Jaelie never knew if the creatures followed some sort of scent-of-Ellehemaei, or if it was sheer dumb luck that they stumbled into her hedge. By the time they arrived, her Workings had taken hold, and the sleepy hawthorns had transformed into an angry hedge. She wasn’t Named Briar Rose for nothing, after all, and the first creature through was nearly dead by the time he reached her.

To her flanks, Viatrix and Alkyone had finished the pit traps and were waiting with to burn and shock any intruders. They’d hoped they’d be lucky enough to be missed – even with the hedge, from the outside they still looked much like any other house on the block – but they weren’t taking chances. They hadn’t survived four years of Addergoole by taking stupid chances.

When the first creature broke through – fell through, really; her hedges were hungry and she’d taken lessons from Valentina as well as Valerian – Jaelie speared him to the ground. “Submit,” she demanded.

He coughed blood on her shoes, blood that slowly began eating at the leather of her boots. “Bitch,” he choked, “I’d rather die.”

Viatrix obliged him, her backhanded stroke casual enough to make Jaelie wince, while Alkyone turned to knock down the next intruder. Then a third came through, and a fourth, and the battle was on in earnest.

The combat was bloody and hard. Training her magical muscles or not, Jaelie had been out of school for six and a half years, and PTA meetings were an entirely different sort of battle. Her sisters in arms, younger, fresher, and cy’Fridmar, both of them, fared somewhat better, but the damn things kept coming. In all, Jaelie counted nine of the returned-gods monsters, although at least three of them could have been the same guy with an obnoxious power.

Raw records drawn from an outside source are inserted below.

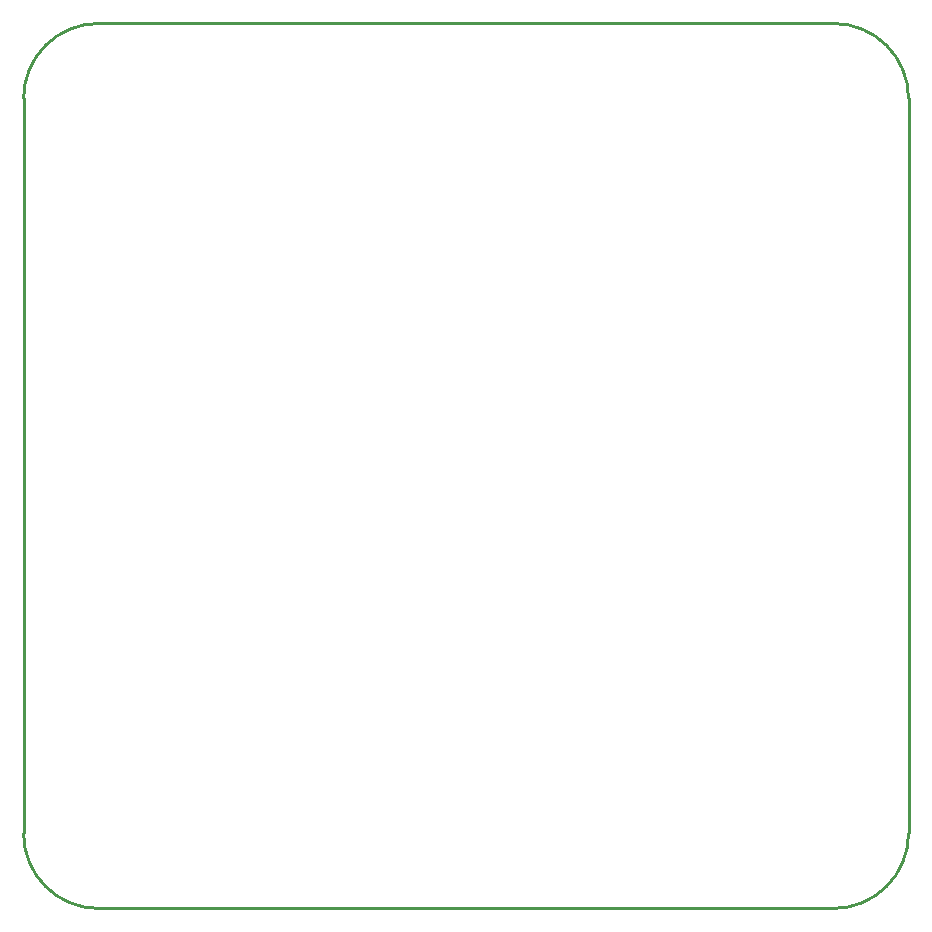
<source format=gbp>
G04 #@! TF.GenerationSoftware,KiCad,Pcbnew,6.0.0-rc1-unknown-4a641ec~66~ubuntu18.04.1*
G04 #@! TF.CreationDate,2019-02-05T16:16:11-05:00
G04 #@! TF.ProjectId,ethoscope_stepper_controller_3x3,6574686f-7363-46f7-9065-5f7374657070,1.1*
G04 #@! TF.SameCoordinates,Original*
G04 #@! TF.FileFunction,Paste,Bot*
G04 #@! TF.FilePolarity,Positive*
%FSLAX46Y46*%
G04 Gerber Fmt 4.6, Leading zero omitted, Abs format (unit mm)*
G04 Created by KiCad (PCBNEW 6.0.0-rc1-unknown-4a641ec~66~ubuntu18.04.1) date 2019-02-05 16:16:11*
%MOMM*%
%LPD*%
G04 APERTURE LIST*
%ADD10C,0.228600*%
G04 APERTURE END LIST*
D10*
X189865000Y-132715000D02*
X189865000Y-70485000D01*
X121285000Y-139065000D02*
X183515000Y-139065000D01*
X114935000Y-70485000D02*
X114935000Y-132715000D01*
X121285000Y-64135000D02*
X183515000Y-64135000D01*
X189865000Y-132715000D02*
G75*
G02X183515000Y-139065000I-6350000J0D01*
G01*
X121285000Y-139065000D02*
G75*
G02X114935000Y-132715000I0J6350000D01*
G01*
X183515000Y-64135000D02*
G75*
G02X189865000Y-70485000I0J-6350000D01*
G01*
X114935000Y-70485000D02*
G75*
G02X121285000Y-64135000I6350000J0D01*
G01*
M02*

</source>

With every thrust and stroke and Working, with every cut she took and every stab she dealt out, Jaelie focused on keeping the intruders from the house, wondering, even as she fought and bled, where the hell their monster was. Where was the man who had bought their service with his protection and cash? Where was the monster she’d sought out because, of all of Addergoole’s legends, he seemed as if he’d be possible to work with? As the battle pressed on, the thoughts took two directions at once – damnit, where’s Baram when we need him? and shit, where’s Baram? If there’s this many here…

And then they had the last asshole pinned to the ground, three rowan spears holding him on place, and Viatrix was spitting out the line they’d already used five times. “Submit.”

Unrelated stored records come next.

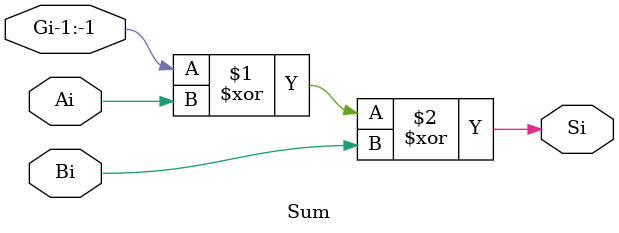
<source format=v>
`timescale 1ns / 1ps


// This module exists to keep the Verilog compiler from complaining about
// outputs not being connected to inputs. Otherwise, I would have just used
// the module PijGij everywhere and been done with it. Also, it does use a few
// less gates than the PijGij module but I suspect a good Verilog compiler
// would make such optimizations for unused outputs automatically.
module Gij(\Pi:k , \Gi:k , \Gk-1:j , \Gi:j );
  input \Pi:k , \Gi:k , \Gk-1:j ;
  output \Gi:j ;

  assign \Gi:j = \Gi:k | (\Pi:k  & \Gk-1:j );
endmodule

module PijGij(\Pi:k , \Pk-1:j , \Gi:k , \Gk-1:j , \Pi:j , \Gi:j );
  input \Pi:k , \Pk-1:j , \Gi:k , \Gk-1:j ;
  output \Pi:j , \Gi:j ;

  assign \Pi:j = \Pi:k & \Pk-1:j ;
  assign \Gi:j = \Gi:k | (\Pi:k  & \Gk-1:j );
endmodule

module Sum(\Gi-1:-1 , Ai, Bi, Si);
  input \Gi-1:-1 , Ai, Bi;
  output Si;

  assign Si = \Gi-1:-1 ^ Ai ^ Bi;
endmodule


</source>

“I yield,” this one choked out, through a mouthful of blood – thankfully not the burning sort. “Shit, you women are fierce. I didn’t think a halfbreed could…”

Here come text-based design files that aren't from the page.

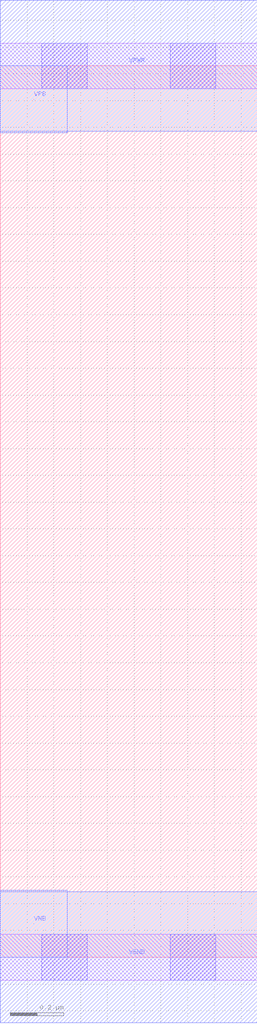
<source format=lef>
# Copyright 2020 The SkyWater PDK Authors
#
# Licensed under the Apache License, Version 2.0 (the "License");
# you may not use this file except in compliance with the License.
# You may obtain a copy of the License at
#
#     https://www.apache.org/licenses/LICENSE-2.0
#
# Unless required by applicable law or agreed to in writing, software
# distributed under the License is distributed on an "AS IS" BASIS,
# WITHOUT WARRANTIES OR CONDITIONS OF ANY KIND, either express or implied.
# See the License for the specific language governing permissions and
# limitations under the License.
#
# SPDX-License-Identifier: Apache-2.0

VERSION 5.5 ;
NAMESCASESENSITIVE ON ;
BUSBITCHARS "[]" ;
DIVIDERCHAR "/" ;
MACRO sky130_fd_sc_hs__fill_2
  CLASS CORE SPACER ;
  SOURCE USER ;
  ORIGIN  0.000000  0.000000 ;
  SIZE  0.960000 BY  3.330000 ;
  SYMMETRY X Y ;
  SITE unit ;
  PIN VGND
    DIRECTION INOUT ;
    USE GROUND ;
    PORT
      LAYER met1 ;
        RECT 0.000000 -0.245000 0.960000 0.245000 ;
    END
  END VGND
  PIN VNB
    DIRECTION INOUT ;
    USE GROUND ;
    PORT
      LAYER met1 ;
        RECT 0.000000 0.000000 0.250000 0.250000 ;
    END
  END VNB
  PIN VPB
    DIRECTION INOUT ;
    USE POWER ;
    PORT
      LAYER met1 ;
        RECT 0.000000 3.080000 0.250000 3.330000 ;
    END
  END VPB
  PIN VPWR
    DIRECTION INOUT ;
    USE POWER ;
    PORT
      LAYER met1 ;
        RECT 0.000000 3.085000 0.960000 3.575000 ;
    END
  END VPWR
  OBS
    LAYER li1 ;
      RECT 0.000000 -0.085000 0.960000 0.085000 ;
      RECT 0.000000  3.245000 0.960000 3.415000 ;
    LAYER mcon ;
      RECT 0.155000 -0.085000 0.325000 0.085000 ;
      RECT 0.155000  3.245000 0.325000 3.415000 ;
      RECT 0.635000 -0.085000 0.805000 0.085000 ;
      RECT 0.635000  3.245000 0.805000 3.415000 ;
  END
END sky130_fd_sc_hs__fill_2
END LIBRARY

</source>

“Not the throat, Alkyone!” At the last minute, the former cy’Fridmar’s second spear went into the asshole’s chest instead.

“Yield better,” Jaelie told the returned-and-debased god, amused despite herself. “We’re not big on senses of humor around here.”

The god – probably a Grigori, or whatever they called themselves when they stepped through from the other side – coughed ruefully. “I place myself in your hands, because I don’t really want to die to-” he fell into a hacking fit for a moment “-day. What’s your Name?”

They shared a look, and, in the end, it was Jaelie who offered “Briar Rose.” She’d had lots of practice getting the tone right – laugh and I’ll kill you. He didn’t laugh this time.

“Then I am yours, Briar Rose, until you choose to release me.”

Her answer was cut short by a crashing from the front lawn.